Four Years In

North Dakota NVA advocates prepare to take their victory photo after Gov. Dalrymple signed their bill into law in April 2015.

The full story of the New Voices Movement is long, full of plot twists, protagonists and antagonists galore – stretching all the way back to 1969 and Mary Beth Tinker’s black arm band.

I’ve had the pleasure and honor of being closely involved with this movement to legislatively counteract Hazelwood, to protect colleges from Hazelwood creep, and to extend First Amendment rights to students at private colleges. In 2013, my students at the University of Jamestown wrote what came to be known as the John Wall New Voices Act of North Dakota – the namesake for our national movement.

In 2015, North Dakota’s legislature passed the bill unanimously (with a few amendments and concessions), and ended 10-year drought since Oregon’s 2005 victory. North Dakota was certainly not the first state to pass legislation restoring, protecting and extending student press rights. It was the eighth, in fact, to restore the Tinker Standard for student journalists at public high schools after the disastrous 1988 SCOTUS Hazelwood decision. It was the fourth to protect public college student journalists from Hazelwood creep. And in 2017, it may be the second to extend student press protections to student journalists at private colleges and universities.
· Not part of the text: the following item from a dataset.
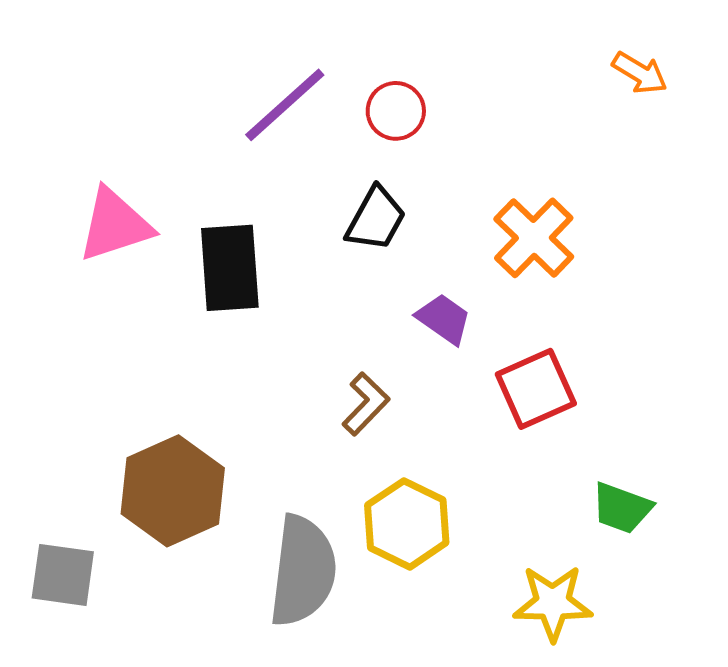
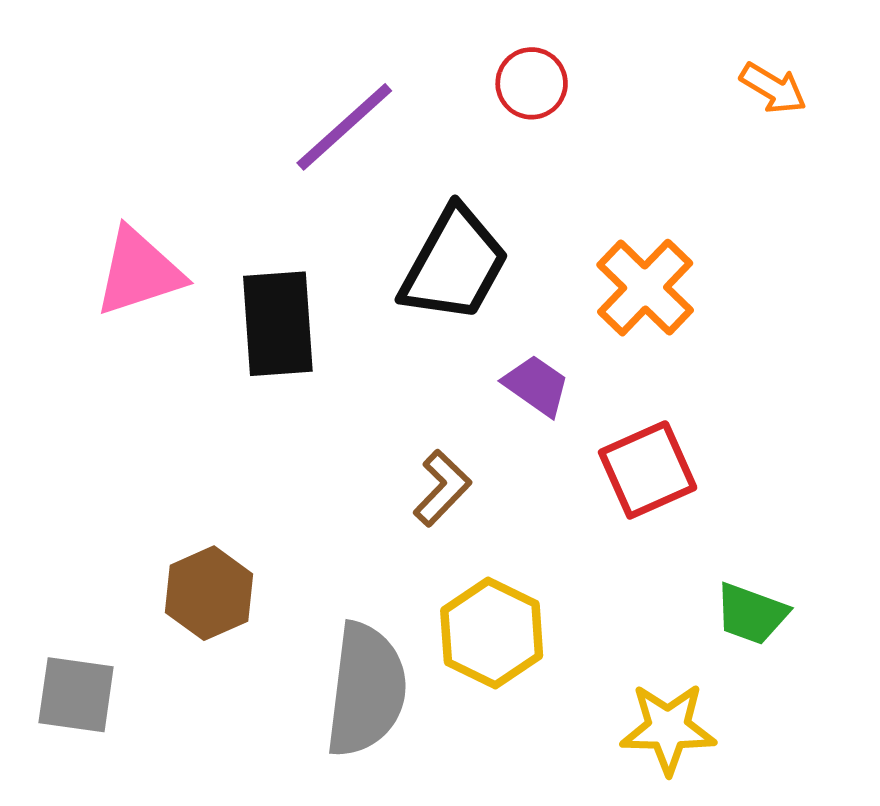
red circle: (396, 111) -> (532, 83), moved
black trapezoid: (376, 219) -> (454, 265), size x1.5
brown hexagon: (173, 491) -> (209, 593), size x0.7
Today, as North Dakota nears the start of another legislative session to correct some of our misfires of 2015, I want to personally invite you to join our new weekly blog. You’re hopefully celebrating the holiday season with friends and family as this post arrives. So am I. I am so grateful for the support my wife, son, family and friends have given to this cause. We just witnessed a terrible year for professional journalism, and one certain way to create a better environment for journalism is to fix the educational problem Hazelwood created. For nearly 30 years, we have been training our young journalists to place the PR needs of authority over their own constitutional rights. Bending to authority is a learned trait and it doesn’t just disappear when a diploma is issued. Or as someone very important to our work once told me, “We have trained generations of journalists to take no for an answer.”
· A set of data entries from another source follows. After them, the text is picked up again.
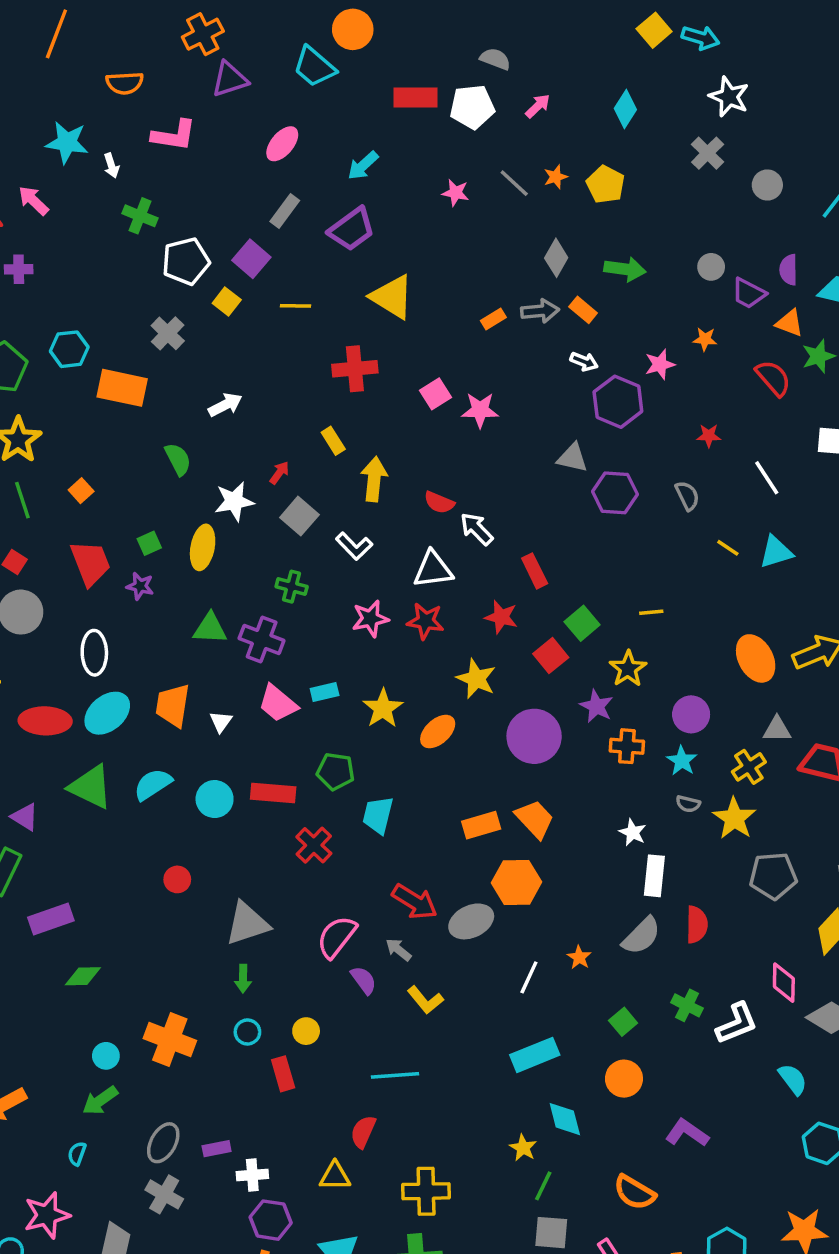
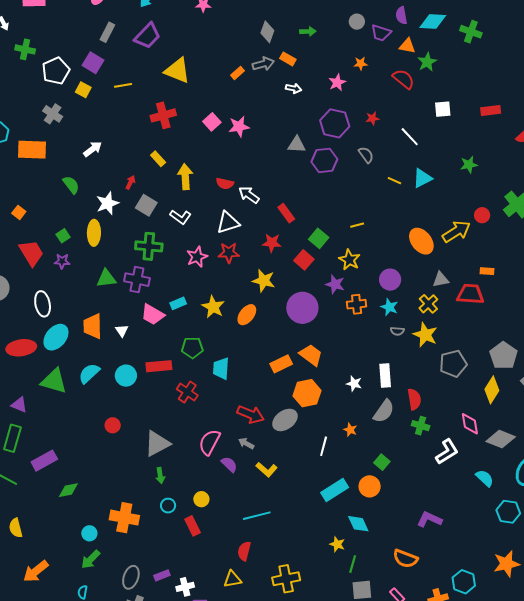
green arrow: (625, 269) -> (308, 31), size x0.7
purple hexagon: (618, 402) -> (335, 123), moved
green cross: (292, 587) -> (149, 246), size x1.5
white star: (633, 832) -> (354, 384), moved
green cross: (687, 1005) -> (421, 426), moved
orange circle: (624, 1079) -> (370, 486), moved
My occasional blog will feature…

  • State and Federal Legislative Updates
  • Legal and Ethical Analysis
  • Stories from the Front Lines
  • New Strategies and Tactics
  • Legislative and Legal History
  • Profiles of People, Places and Events

If you have a suggestion for a story, contact me.

Thanks to all of you for joining us on this journey. Thanks to all of you that are working in your own states to protect student speech. I’m honored to be working with such an inspiring and innovative group of educators, professionals, students and advocates.